November 4-6, 2011, Terre Haute, IN

The Midwest Conference on British Studies is proud to announce that its fifty-seventh annual meeting will be hosted by Indiana State University in Terre Haute, IN.

The MWCBS seeks papers from scholars in all fields of British Studies, broadly defined to include those who study England, Scotland, Wales, Ireland, and Britain's empire. We welcome scholars from the broad spectrum of disciplines, including but not limited to history, literature, political science, gender studies and art history. Proposals for complete sessions are preferred, although proposals for individual papers will be considered. Especially welcome are roundtables and panels that:

  • offer cross-disciplinary perspectives on topics in British Studies
  • discuss collaborative or innovative learning techniques in the British Studies classroom
  • situate the arts, letters, and sciences in a British cultural context
  • examine representations of British and imperial/Commonwealth national identities
  • consider Anglo-American relations, past and present
  • examine new trends in British Studies
  • assess a major work or body of work by a scholar

The MWCBS welcomes papers presented by advanced graduate students and will award the Walter L. Arnstein Prize at its plenary luncheon for the best graduate student paper(s) given at the conference.

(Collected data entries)
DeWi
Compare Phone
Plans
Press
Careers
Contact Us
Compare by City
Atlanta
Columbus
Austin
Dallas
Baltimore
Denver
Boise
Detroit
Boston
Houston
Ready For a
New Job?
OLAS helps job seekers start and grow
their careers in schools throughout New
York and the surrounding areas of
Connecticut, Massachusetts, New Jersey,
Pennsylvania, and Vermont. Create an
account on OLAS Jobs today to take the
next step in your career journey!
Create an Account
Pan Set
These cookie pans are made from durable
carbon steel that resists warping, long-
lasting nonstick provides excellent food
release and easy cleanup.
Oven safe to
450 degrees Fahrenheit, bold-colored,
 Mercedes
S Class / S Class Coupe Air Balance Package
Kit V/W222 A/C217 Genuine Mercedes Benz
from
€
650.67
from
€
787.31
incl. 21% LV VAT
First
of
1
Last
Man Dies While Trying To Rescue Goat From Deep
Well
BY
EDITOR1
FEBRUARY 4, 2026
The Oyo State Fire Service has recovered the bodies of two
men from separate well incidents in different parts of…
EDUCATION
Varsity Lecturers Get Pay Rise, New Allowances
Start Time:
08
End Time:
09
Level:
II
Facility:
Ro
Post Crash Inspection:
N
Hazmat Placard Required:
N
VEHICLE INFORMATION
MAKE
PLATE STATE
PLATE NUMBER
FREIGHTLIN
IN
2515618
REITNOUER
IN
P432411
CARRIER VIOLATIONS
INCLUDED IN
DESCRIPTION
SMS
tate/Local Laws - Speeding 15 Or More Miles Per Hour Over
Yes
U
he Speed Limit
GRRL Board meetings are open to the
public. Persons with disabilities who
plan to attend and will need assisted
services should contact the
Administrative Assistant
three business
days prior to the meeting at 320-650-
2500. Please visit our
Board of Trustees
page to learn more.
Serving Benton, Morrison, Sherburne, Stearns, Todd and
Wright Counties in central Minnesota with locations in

Activity list:
1 – Decide whether each statement below agrees with the call for papers, answering yes or no and quoting the words of the call for papers that settle it: (a) Indiana State University is hosting the meeting. (b) Only proposals for complete sessions will be considered. (c) The Walter L. Arnstein Prize goes to the best paper by a faculty member.
2 – Transcribe the stretch of the listing from its start through the line containing "account on OLAS Jobs today to take the", keeping each line as it appears.

Responses:
1 –
(a) Yes: "will be hosted by Indiana State University in Terre Haute, IN."
(b) No: "Proposals for complete sessions are preferred, although proposals for individual papers will be considered."
(c) No: "for the best graduate student paper(s) given at the conference."

2 –
DeWi
Compare Phone
Plans
Press
Careers
Contact Us
Compare by City
Atlanta
Columbus
Austin
Dallas
Baltimore
Denver
Boise
Detroit
Boston
Houston
Ready For a
New Job?
OLAS helps job seekers start and grow
their careers in schools throughout New
York and the surrounding areas of
Connecticut, Massachusetts, New Jersey,
Pennsylvania, and Vermont. Create an
account on OLAS Jobs today to take the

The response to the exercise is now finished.